- [Work task]: Report the count of lines with "แซกฯ" in the data below, and no other words.

--- Data shown Enclosed Below ---

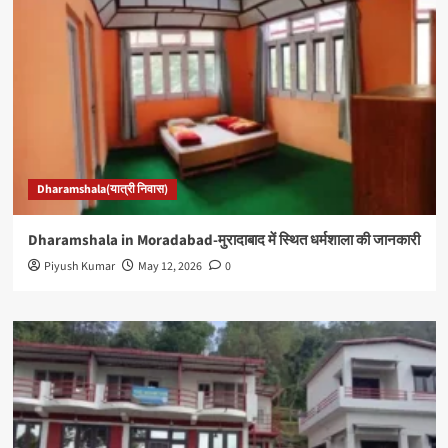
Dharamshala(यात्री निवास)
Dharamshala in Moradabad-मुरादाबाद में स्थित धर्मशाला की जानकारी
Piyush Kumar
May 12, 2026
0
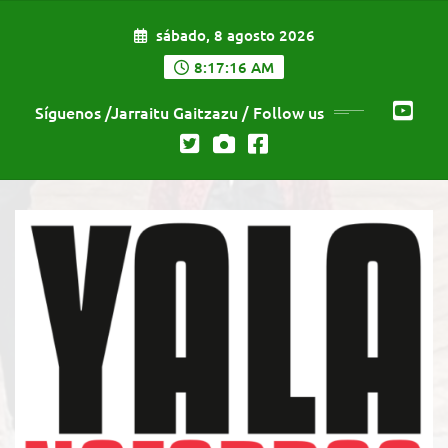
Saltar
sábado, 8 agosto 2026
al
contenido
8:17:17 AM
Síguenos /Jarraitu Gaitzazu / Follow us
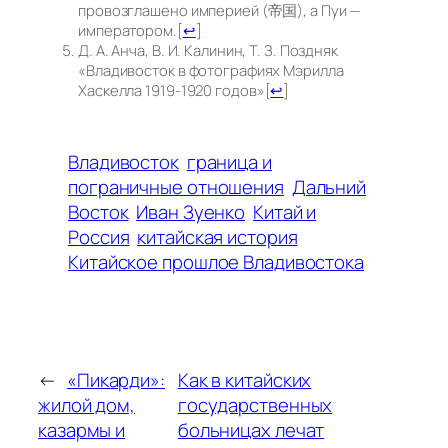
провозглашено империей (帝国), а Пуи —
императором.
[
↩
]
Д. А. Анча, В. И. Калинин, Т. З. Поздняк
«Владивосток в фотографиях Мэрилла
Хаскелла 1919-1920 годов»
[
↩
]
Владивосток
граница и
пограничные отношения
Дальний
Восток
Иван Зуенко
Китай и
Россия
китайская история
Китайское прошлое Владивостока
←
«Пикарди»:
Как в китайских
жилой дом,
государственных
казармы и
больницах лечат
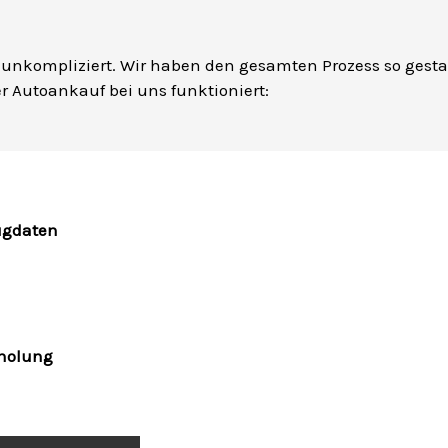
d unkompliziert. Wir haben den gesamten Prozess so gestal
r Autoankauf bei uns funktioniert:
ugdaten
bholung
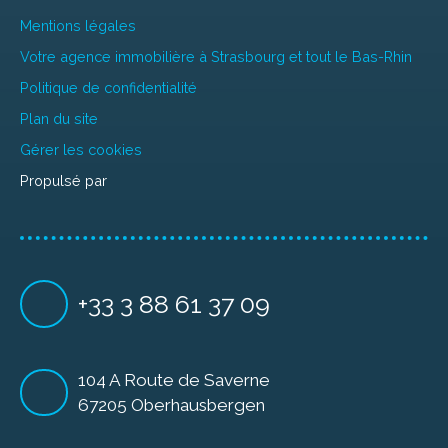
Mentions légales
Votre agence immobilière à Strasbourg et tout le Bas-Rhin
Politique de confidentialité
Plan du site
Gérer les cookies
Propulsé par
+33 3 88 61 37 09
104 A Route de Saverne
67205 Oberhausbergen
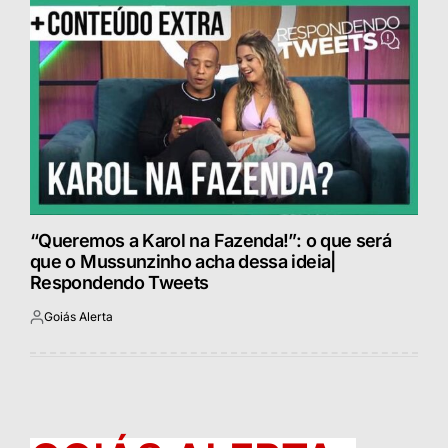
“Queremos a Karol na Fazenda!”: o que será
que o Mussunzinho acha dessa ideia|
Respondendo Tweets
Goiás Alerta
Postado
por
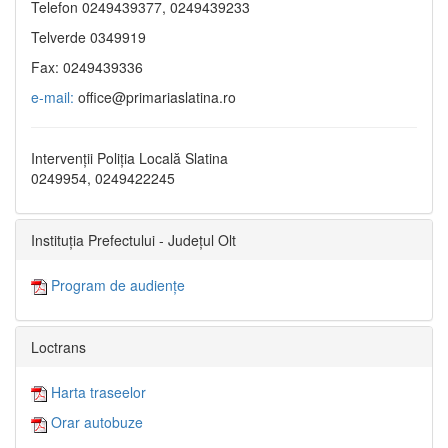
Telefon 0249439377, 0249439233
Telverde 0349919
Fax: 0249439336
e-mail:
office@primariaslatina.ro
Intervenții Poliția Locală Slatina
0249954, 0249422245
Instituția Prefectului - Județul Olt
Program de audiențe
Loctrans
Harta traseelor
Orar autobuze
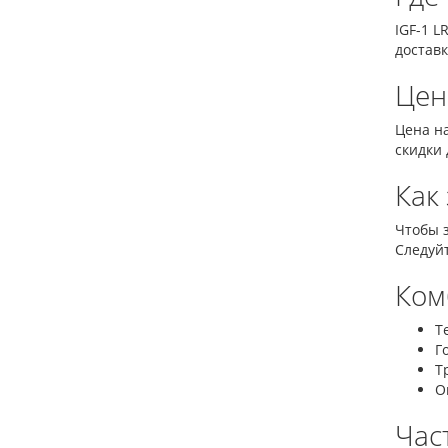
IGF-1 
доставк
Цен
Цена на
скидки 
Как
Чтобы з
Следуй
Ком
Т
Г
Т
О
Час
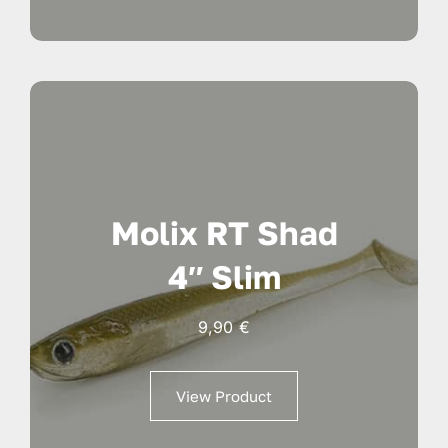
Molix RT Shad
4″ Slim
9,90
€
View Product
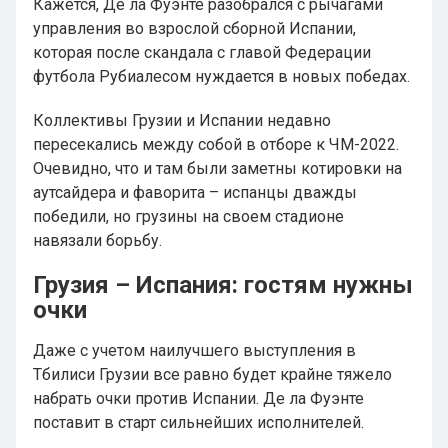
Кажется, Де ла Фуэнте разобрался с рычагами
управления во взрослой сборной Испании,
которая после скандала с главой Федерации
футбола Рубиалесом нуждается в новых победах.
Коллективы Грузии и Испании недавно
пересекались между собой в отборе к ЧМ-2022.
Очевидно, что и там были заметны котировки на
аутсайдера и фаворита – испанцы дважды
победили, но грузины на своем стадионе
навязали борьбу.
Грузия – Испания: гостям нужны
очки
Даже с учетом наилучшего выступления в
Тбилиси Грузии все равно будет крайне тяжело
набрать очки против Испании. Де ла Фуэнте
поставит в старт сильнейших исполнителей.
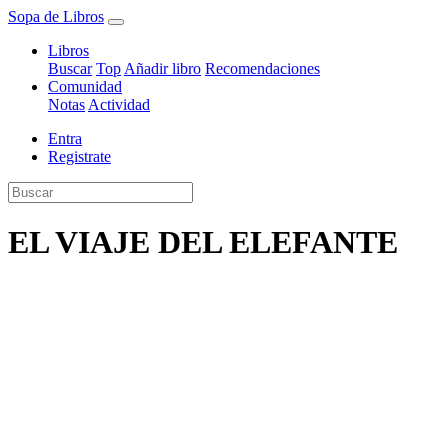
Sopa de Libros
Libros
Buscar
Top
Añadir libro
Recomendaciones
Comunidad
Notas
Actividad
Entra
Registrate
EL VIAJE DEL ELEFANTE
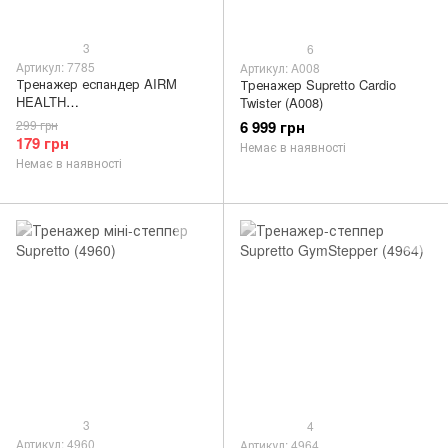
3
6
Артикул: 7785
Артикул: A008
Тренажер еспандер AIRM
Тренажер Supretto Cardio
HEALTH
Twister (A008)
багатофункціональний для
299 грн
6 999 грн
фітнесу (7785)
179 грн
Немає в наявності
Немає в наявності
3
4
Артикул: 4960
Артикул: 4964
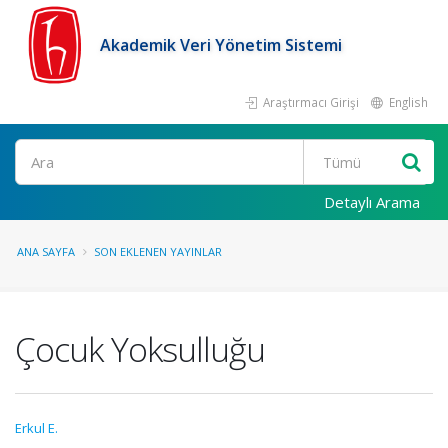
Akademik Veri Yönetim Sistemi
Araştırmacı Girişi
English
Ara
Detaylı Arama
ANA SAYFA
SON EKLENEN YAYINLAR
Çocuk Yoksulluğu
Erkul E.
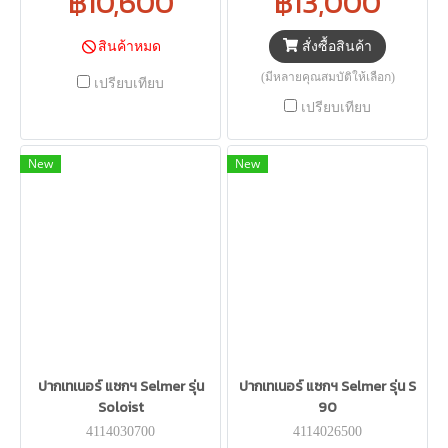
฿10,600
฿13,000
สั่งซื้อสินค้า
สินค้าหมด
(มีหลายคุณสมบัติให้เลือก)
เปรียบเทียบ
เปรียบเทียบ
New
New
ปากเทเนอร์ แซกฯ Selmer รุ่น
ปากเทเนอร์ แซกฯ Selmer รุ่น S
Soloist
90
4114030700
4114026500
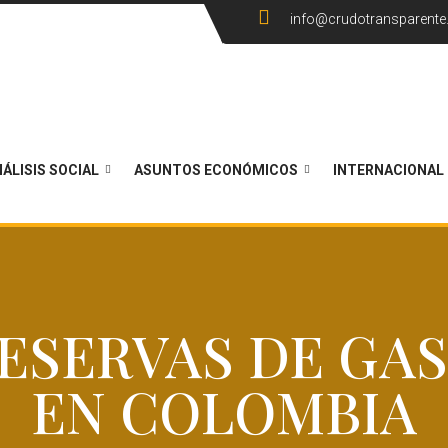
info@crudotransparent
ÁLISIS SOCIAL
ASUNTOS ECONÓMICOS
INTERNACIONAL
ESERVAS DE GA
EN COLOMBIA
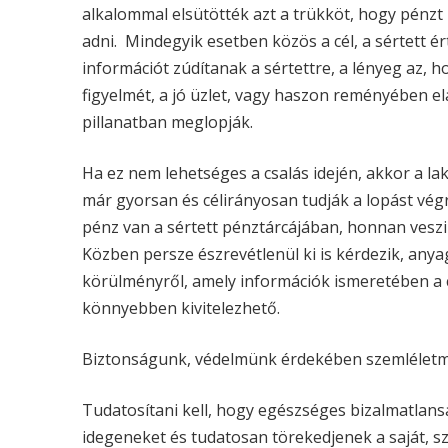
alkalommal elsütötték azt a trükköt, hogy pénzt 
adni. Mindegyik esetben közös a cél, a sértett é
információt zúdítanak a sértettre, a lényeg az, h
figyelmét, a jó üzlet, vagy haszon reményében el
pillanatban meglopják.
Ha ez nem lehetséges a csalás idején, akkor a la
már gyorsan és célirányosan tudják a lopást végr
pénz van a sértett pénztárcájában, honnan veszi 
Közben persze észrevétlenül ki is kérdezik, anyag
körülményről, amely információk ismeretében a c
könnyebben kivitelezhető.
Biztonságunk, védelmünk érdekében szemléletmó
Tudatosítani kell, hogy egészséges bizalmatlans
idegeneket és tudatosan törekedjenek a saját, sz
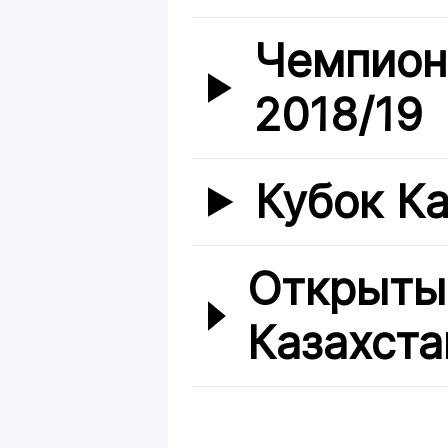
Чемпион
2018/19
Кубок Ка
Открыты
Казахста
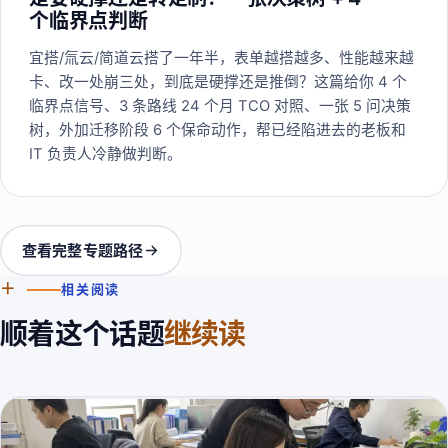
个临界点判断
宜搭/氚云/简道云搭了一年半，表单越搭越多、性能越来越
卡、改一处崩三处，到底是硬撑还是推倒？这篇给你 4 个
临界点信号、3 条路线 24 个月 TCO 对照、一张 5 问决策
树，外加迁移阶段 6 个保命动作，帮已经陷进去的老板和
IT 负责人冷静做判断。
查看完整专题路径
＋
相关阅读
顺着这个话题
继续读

--- End of Enclosed Data shown ---

- [Answer box]: 2